AUFGABENSTELLUNG: Schreiben Sie den Text über die geplante Neuordnung der Hilfsgüterverteilung im Gazastreifen im Anschluss an seinen letzten Satz weiter.

ZU PRÜFENDER TEXT:
Angesichts der katastrophalen humanitären Lage im Gazastreifen will eine internationale Stiftung die Verteilung von Hilfsgütern in dem abgeriegelten Küstenstreifen neu organisieren. In einem ersten Schritt sollen 1,2 Millionen Palästinenser über vier Verteilzentren im Gazastreifen mit Lebensmitteln, Wasser und Hygiene-Kits versorgt werden, heißt es in dem 14-seitigen Dokument der Gaza Humanitarian Foundation (GHF). Später sollen alle rund zwei Millionen Bewohner des Gazastreifens erreicht werden.
Die neue Stiftung will Familien unter anderem Essenspakete mit 50 Mahlzeiten zur Verfügung stellen und die Hilfslieferungen anderer humanitärer Organisationen in den Gazastreifen schaffen. Private Sicherheitsleute werden nach dem Vorschlag die Routen und Verteilzentren sichern, israelische Soldaten hingegen sollen nicht an der Sicherung und Ausgabe der Güter beteiligt sein. Medienberichten zufolge wird der Plan von Israel und den USA unterstützt.
Seit mehr als zwei Monaten lässt das israelische Militär keine Hilfslieferungen mehr in den Gazastreifen. Der Grund: Die Streitkräfte werfen der palästinensischen Terrororganisation Hamas vor, die Hilfsgüter zu überhöhten Preisen an die notleidende Bevölkerung zu verkaufen und mit den Einnahmen ihre Kämpfer und Waffen zu bezahlen. Mit dem neuen Verteilsystem soll nun sichergestellt werden, dass die Hilfslieferungen am Zugriff der Hamas-Terroristen vorbei in den Gazastreifen gelangen.
Verzweiflung und Instabilität
Zuletzt verabschiedete das israelische Sicherheitskabinett einen eigenen Plan, der eine erneute Versorgung mit Hilfsgütern ermöglichen soll. Ein zentrales Element ist auch dabei ein Verteilsystem, das verhindern soll, dass die Hamas Hilfsgüter abzweigt. Die Vereinten Nationen, die Israel täglich kritisieren, während die Aggressoren der Hamas weitgehend ungeschoren davonkommen, lehnten den Plan ab.
«Er verstößt gegen grundlegende humanitäre Grundsätze und dient offenbar dazu, die Kontrolle über lebenswichtige Güter als Druckmittel zu verstärken – als Teil einer militärischen Strategie», hieß es in einer Stellungnahme, die auch von Vertretern Israel-kritischer NGOs unterzeichnet wurde. Ob ihre Kritik auch dem nun von der Gaza Humanitarian Foundation vorgelegten Vorschlag gilt, war zunächst unklar.
«Die Zivilbevölkerung in Gaza leidet unter extremer Entbehrung. Die traditionellen humanitären Kanäle sind aufgrund der andauernden Kampfhandlungen, des systematischen Abzweigens von Hilfsgütern und des eingeschränkten Zugangs zusammengebrochen», heißt es in der Analyse von GHF. «Deshalb kommt ein Großteil der Hilfe nicht bei den Menschen an, was zu Verzweiflung und Instabilität führt.»

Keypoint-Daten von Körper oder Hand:
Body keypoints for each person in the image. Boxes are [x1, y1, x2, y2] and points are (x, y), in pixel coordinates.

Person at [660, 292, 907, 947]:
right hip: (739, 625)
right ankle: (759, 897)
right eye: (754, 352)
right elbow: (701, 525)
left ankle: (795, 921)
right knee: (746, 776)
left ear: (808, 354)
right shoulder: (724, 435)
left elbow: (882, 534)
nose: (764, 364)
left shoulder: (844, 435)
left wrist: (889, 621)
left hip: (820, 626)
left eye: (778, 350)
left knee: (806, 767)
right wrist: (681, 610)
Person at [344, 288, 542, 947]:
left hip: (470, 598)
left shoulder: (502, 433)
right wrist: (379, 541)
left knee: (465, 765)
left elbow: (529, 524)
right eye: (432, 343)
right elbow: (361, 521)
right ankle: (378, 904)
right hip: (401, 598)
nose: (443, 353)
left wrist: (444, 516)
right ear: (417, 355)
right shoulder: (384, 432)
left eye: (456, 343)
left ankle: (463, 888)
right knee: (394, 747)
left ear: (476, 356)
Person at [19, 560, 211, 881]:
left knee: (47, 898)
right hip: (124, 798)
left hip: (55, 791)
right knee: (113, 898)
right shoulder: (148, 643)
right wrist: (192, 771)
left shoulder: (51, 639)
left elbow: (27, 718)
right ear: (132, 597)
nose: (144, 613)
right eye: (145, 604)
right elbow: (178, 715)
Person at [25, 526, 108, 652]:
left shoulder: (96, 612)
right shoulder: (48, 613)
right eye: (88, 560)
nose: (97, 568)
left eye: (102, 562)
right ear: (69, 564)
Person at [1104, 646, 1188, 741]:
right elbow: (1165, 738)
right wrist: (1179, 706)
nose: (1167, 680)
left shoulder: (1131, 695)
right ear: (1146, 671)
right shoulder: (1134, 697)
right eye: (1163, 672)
--
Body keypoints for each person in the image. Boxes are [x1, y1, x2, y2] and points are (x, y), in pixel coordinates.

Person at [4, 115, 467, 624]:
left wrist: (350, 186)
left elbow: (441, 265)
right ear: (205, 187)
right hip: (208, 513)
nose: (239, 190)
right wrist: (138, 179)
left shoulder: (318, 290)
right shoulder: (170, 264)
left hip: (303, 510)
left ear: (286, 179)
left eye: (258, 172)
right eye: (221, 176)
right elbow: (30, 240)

ENDGÜLTIGE ANTWORT:
»Sehr, sehr große Ankündigung«
Geführt werden soll die Gaza Humanitarian Foundation von dem Gründer der Katastrophenhilfe-Organisation Team Rubicon und Militärveteran Jake Wood. Für den Beraterstab ist zudem der frühere Leiter des Welternährungsprogramms (WFP), David Beasely, im Gespräch.
Vor seiner Reise in den Nahen Osten in der kommenden Woche stellte US-Präsident Donald Trump zuletzt eine «sehr, sehr große Ankündigung» in Aussicht. Die Zeitung «The Times of Israel» berichtete unter Berufung auf einen ausländischen Diplomaten, dass es sich dabei sehr wahrscheinlich um ein neues Verteilsystem für die humanitäre Hilfe im Gazastreifen handele.
«Wir müssen gut zu Gaza sein. Die Menschen dort leiden. Es besteht ein großer Bedarf an Lebensmitteln und Medikamenten, und wir kümmern uns darum», sagte Trump kürzlich nach einem Gespräch mit dem israelischen Ministerpräsidenten Benjamin Netanjahu. Kritiker werfen der israelischen Führung indes vor, diesen akuten Mangel durch ihre Art der Kriegsführung überhaupt erst herbeigeführt zu haben.
Grundprinzipien des Assoziierungsabkommens
Kritik an der Blockade von Hilfsgütern durch das israelische Militär kommt auch aus der Europäischen Union. Angesichts der prekären Lage im Gazastreifen kommt die Zusammenarbeit der EU mit Israel nun erneut auf den Prüfstand. Bei einem Außenministertreffen in knapp zwei Wochen soll überprüft werden, ob sich Israel noch an Grundprinzipien des sogenannten Assoziierungsabkommens hält.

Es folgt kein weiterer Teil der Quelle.